Recently, the observation of the electrocatalytic behavior of individual nanoparticles (NPs) by electrochemical amplification method has been reported. For example, the Iridium oxide ($IrO_x$) NP collision on the Pt UME was observed via electrocatalytic water oxidation. However, the bare Pt UME had poor reproducibility for the observation of NP collision signal and required an inconvenient surface pre-treatment for the usage. In this manuscript, we has been investigated other metal electrode such as Cu UME for the reproducible data analysis and convenient use. The $IrO_x$ NP collision was successively observed on the bare Cu UME and the reproducibility in collision frequency was improved comparing with previous case using the $NaBH_4$ pre-treated Pt UME. Also, the adhesion coefficient between NP and the Cu UME was studied for better understanding of the single NP collision system.

Introduction

Recently, Bard’s group observed single nanoparticle collisions at an ultramicroelectrode (UME) using an electrochemical amplification method.1-4 A system consists of a nanoparticle (NP) and UME, and an electrocatalytic reaction is required for the observation of single nanoparticle collisions on the UME by electrochemical amplification method. The materials for the NP and UME should have different electrocatalytic activities for the reaction. If the NP shows better electrocatalytic activity than the UME at an appropriate potential window, the electrochemically amplified current could be observable when the NP collided on the UME. For examples, the Pt NP was better electrocatalyst than the Au UME for the hydrazine oxidation and the IrOx NP showed better electrocatalytic activity than the Pt UME for the water oxidation at an appropriate conditions. Therefore, Pt NP collision on the Au UME1,2 and IrOx NP collision on the Pt UME3 have previously been reported by this method.

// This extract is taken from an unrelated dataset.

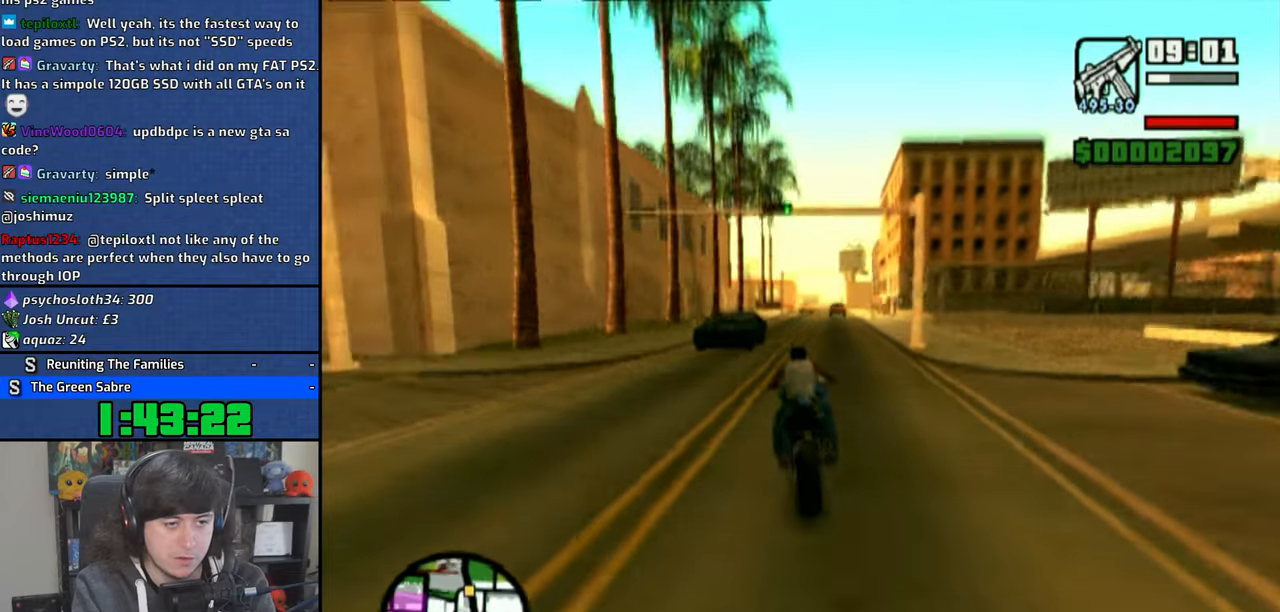
{"buttons": ["CROSS"], "left_stick": "up-right", "right_stick": "center", "button_events": []}
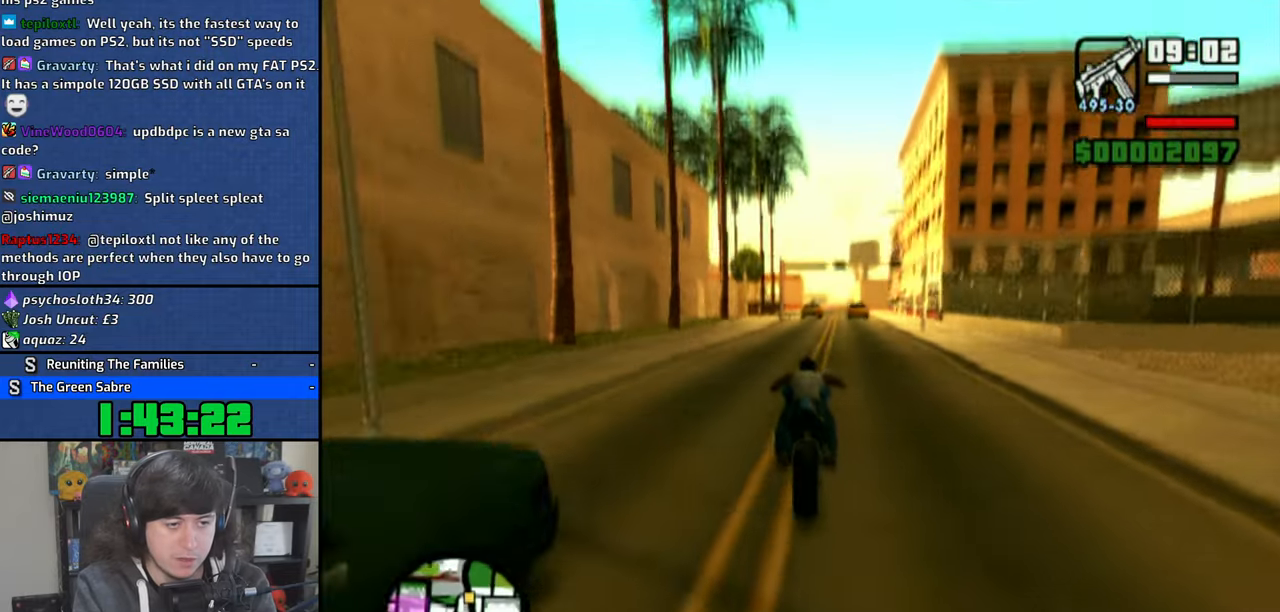
{"buttons": ["CROSS"], "left_stick": "center", "right_stick": "center", "button_events": []}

The single NP collision on the UME is recorded as a current transient. Interestingly, the two cases show different current responses: a staircase response and a blip response, respectively.4,5 In the case of staircase response, the NPs adhere to the electrode surface and continues to catalyze the electrocatalytic reaction. The Pt NP collision on the Au UME shows the staircase current increase. On the other hand, the blip response obtained by the IrOx NP collision on the Pt UME is a little complicated. In this case, the NP seems to adhere to the electrode surface similar to the staircase response but has a following deactivation process. The reason for the deactivation process of IrOx NP is unclear at this moment. But it is possibly due to the oxygen bubble, which is one of the reaction products, and can cause additional overpotential that maintains the continuous electrocatlaytic reaction.6,7

As mentioned, the current responses of single NP collision event depend on many variables: not only the mechanism of electrocatalytic reaction mentioned above, but also the interaction between NP and UME, the surfactant of NP, the electrolyte, or applied potential etc. So it is interesting to note that the frequency, amplitude, or shape of the current response of single NP collision also depend on the material of the UME. Actually, the single IrOx NP collision was first observed on the NaBH4 pre-treated Pt UME. The current transient signal of the IrOx NP collision on bare Pt UME was poorly reproducible. This seems to depend on the amount of Pt oxide layer on the Pt UME. Therefore, reduction pretreatment using NaBH4 is required for better reproducibility. Not only Pt UME but also other materials able to make UME had been tried for this application. On the Au UME, the current transient signal could be observed, but is also not very reproducible and it was not observed on the C fiber UME.3-5 As like this, the observation of NP collision is very sensitive to the UME material and treatment.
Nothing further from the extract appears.